As relates to Nigeria-U.S relations in general, President-elect Obama’s briefing will inevitably include criminal activities disrupting oil supplies in Nigeria which is of special interest to U.S. There is also the question of religious intolerance which evokes sentiment in the fight against so-called global terrorism. Of note is the recent U.S National Intelligence Council report (P.9, Sunday Punch 30/11/08) which has already predicted the likelihood of religious cleavage between the Southern and Northern parts of Nigeria. The report’s conclusions are, of course, questionable in that the religious dichotomy in the country is not all that clear cut between the North and the South, and is even harder to draw in the Western part of the country.
The authors could easily point to the recent disturbances in Jos over the local government elections as a pointer to the veracity of their conclusions. But it could be seen that electric power shortage in Nigeria has by far greater potential for more serious social dislocations in the country than any other factor in the coming years.
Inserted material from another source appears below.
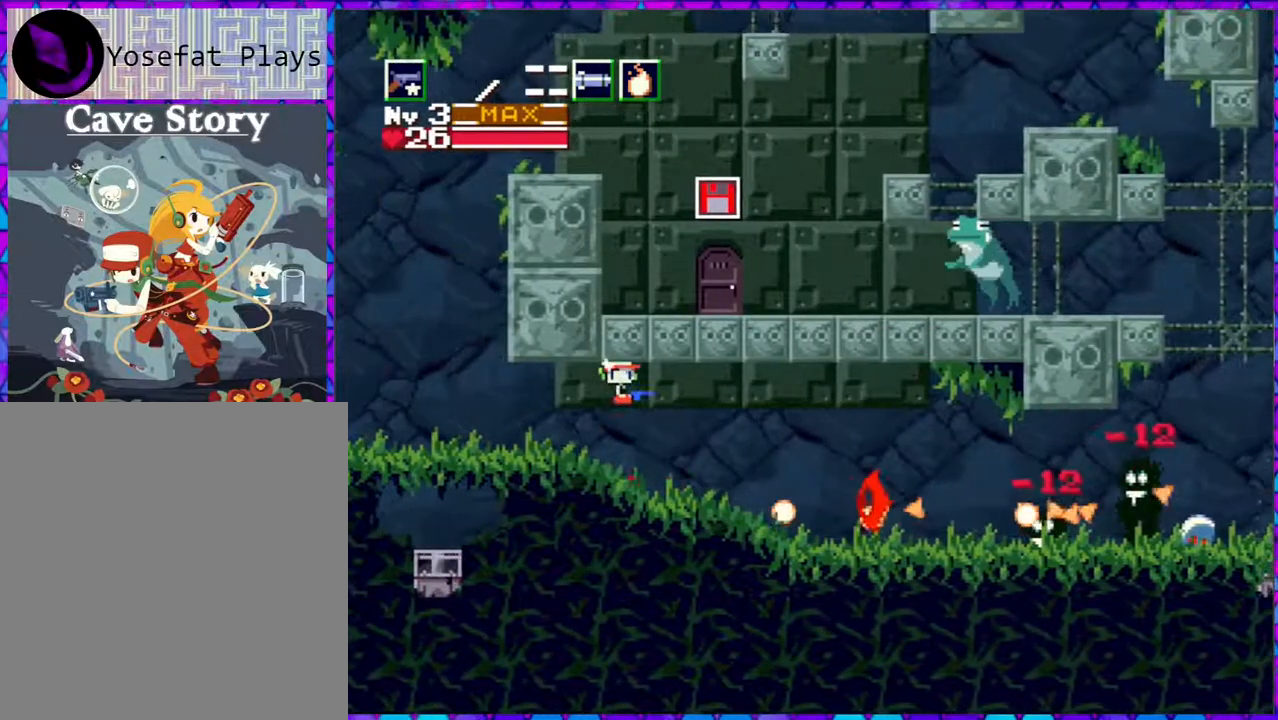
{"buttons": ["B", "DPAD_RIGHT"], "right_stick": "center", "events": [[33, "DPAD_RIGHT", "up"], [83, "DPAD_RIGHT", "down"], [317, "B", "up"], [333, "B", "down"]]}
Imagine a hitherto socially volatile area like Kano where recent reports revealed more than 500 factories have closed down as a result of power shortage. It is universally potentially dangerous to the social set up to have multitude of able-bodied jobless persons walking the streets in all parts of the Federation.
All in all, I think Obama’s greatest challenges as US President would lie within the US rather than outside it. The US electoral “establishment” is so transparently entrenched that Martin Luther King’s dream was so sweetly fulfilled in Obama’s victory. The question now is: will the ultra right-wing Washington establishment permit the fulfillment of Obama’s own audacious vision of a new liberal America of equal and attainable opportunities for all Americans and his aspiration for a US-led world founded on dialogue and multilateral action? This remains to be seen.